Prendre les manettes d'un club à l'histoire aussi riche que le Sporting d'Anderlecht implique d'en connaître l'histoire et d'en intégrer l'ADN. Certains des prédécesseurs d'Antoine Sibierski ont peut-être négligé cet aspect, et le Français a donc commencé dès ce mercredi à rassurer tout le monde : il sait ce que représentent les quatre lettres RSCA. 

À commencer par le centre de formation du club : Neerpede, affirme-t-il, sera au centre du projet. "J'ai la fibre de la formation : il me faut des joueurs de l'académie dans le noyau. Ma responsabilité, à moi et à celle de Tim Borguet, c'est que la qualité de la formation perdure. J'ai toujours eu cette fibre quels que soient les postes que j'ai occupés par le passé, c'est important pour moi", déclare Sibierski. 

Antoine Sibierski regardait jouer Anderlecht étant jeune 

Né à Lille, le nouveau directeur sportif du Sporting a grandi avec le nom d'Anderlecht. "Mes parents avaient une deuxième télévision en noir et blanc et captaient la RTBF sur laquelle je regardais, chaque saison, le Sporting jouer la Coupe d'Europe.
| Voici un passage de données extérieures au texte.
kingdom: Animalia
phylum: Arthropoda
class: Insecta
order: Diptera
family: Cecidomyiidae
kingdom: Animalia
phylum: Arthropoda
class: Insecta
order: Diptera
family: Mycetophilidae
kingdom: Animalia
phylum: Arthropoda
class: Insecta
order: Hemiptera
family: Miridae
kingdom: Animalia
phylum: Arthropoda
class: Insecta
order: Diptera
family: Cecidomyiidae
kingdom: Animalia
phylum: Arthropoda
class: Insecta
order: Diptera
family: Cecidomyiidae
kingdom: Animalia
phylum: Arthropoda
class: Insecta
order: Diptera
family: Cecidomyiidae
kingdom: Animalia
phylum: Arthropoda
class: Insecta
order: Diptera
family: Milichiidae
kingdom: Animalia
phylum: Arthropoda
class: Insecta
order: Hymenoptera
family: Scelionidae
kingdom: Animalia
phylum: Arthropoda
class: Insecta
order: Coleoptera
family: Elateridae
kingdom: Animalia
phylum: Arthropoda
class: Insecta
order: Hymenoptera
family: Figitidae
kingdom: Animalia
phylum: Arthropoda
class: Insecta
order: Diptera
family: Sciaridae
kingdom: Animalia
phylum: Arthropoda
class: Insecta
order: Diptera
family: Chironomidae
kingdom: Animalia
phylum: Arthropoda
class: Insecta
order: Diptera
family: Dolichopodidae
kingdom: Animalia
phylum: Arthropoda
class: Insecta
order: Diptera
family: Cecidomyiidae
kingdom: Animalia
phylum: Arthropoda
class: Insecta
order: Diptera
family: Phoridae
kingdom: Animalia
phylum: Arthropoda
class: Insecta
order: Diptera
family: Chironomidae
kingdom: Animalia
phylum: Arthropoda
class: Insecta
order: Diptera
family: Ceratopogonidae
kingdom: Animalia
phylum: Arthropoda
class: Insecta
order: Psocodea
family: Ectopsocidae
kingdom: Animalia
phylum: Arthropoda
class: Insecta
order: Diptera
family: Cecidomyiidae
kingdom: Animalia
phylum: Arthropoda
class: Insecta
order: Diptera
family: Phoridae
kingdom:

J'avais 6-7 ans", révèle-t-il. "Ca représente, toujours pour moi, le plus grand club belge. J'avais plaisir à les voir jouer".

Par la suite, s'il n'a pas reçu d'offres du RSCA en tant que joueur ("Je n'étais peut-être pas assez bon", sourit-il), Antoine Sibierski a continué à suivre le club. "J'ai été formé au LOSC et ça a toujours été difficile de jouer contre eux, ils formaient de vrais talents. Ce club représente énormément à mes yeux et ça a donc été un honneur quand Kenneth Bornauw m'a contacté".

"Si je dois citer des joueurs, c'est Scifo, Vercauteren, par la suite Albert, Degryse, Nilis... Et même si c'est plutôt la génération de mon papa, il y a aussi Paul Van Himst. Un très grand joueur, un entraîneur de qualité. Pour ne rien vous cacher, dès mon premier jour au club, j'ai demandé à rencontrer ce monsieur, et ce sera le cas la semaine prochaine. Je suis très sensible à l'histoire d'un club comme Anderlecht", continue Sibierski.  

"Nous-autres, joueurs, dirigeants, nous sommes de passage. Les générations actuelles ont tendance à l'oublier, mais je mets un point d'honneur à ce qu'on se souvienne des anciens joueurs qui ont fait l'histoire de nos clubs", conclut-il. Le genre de discours que les supporters attendent.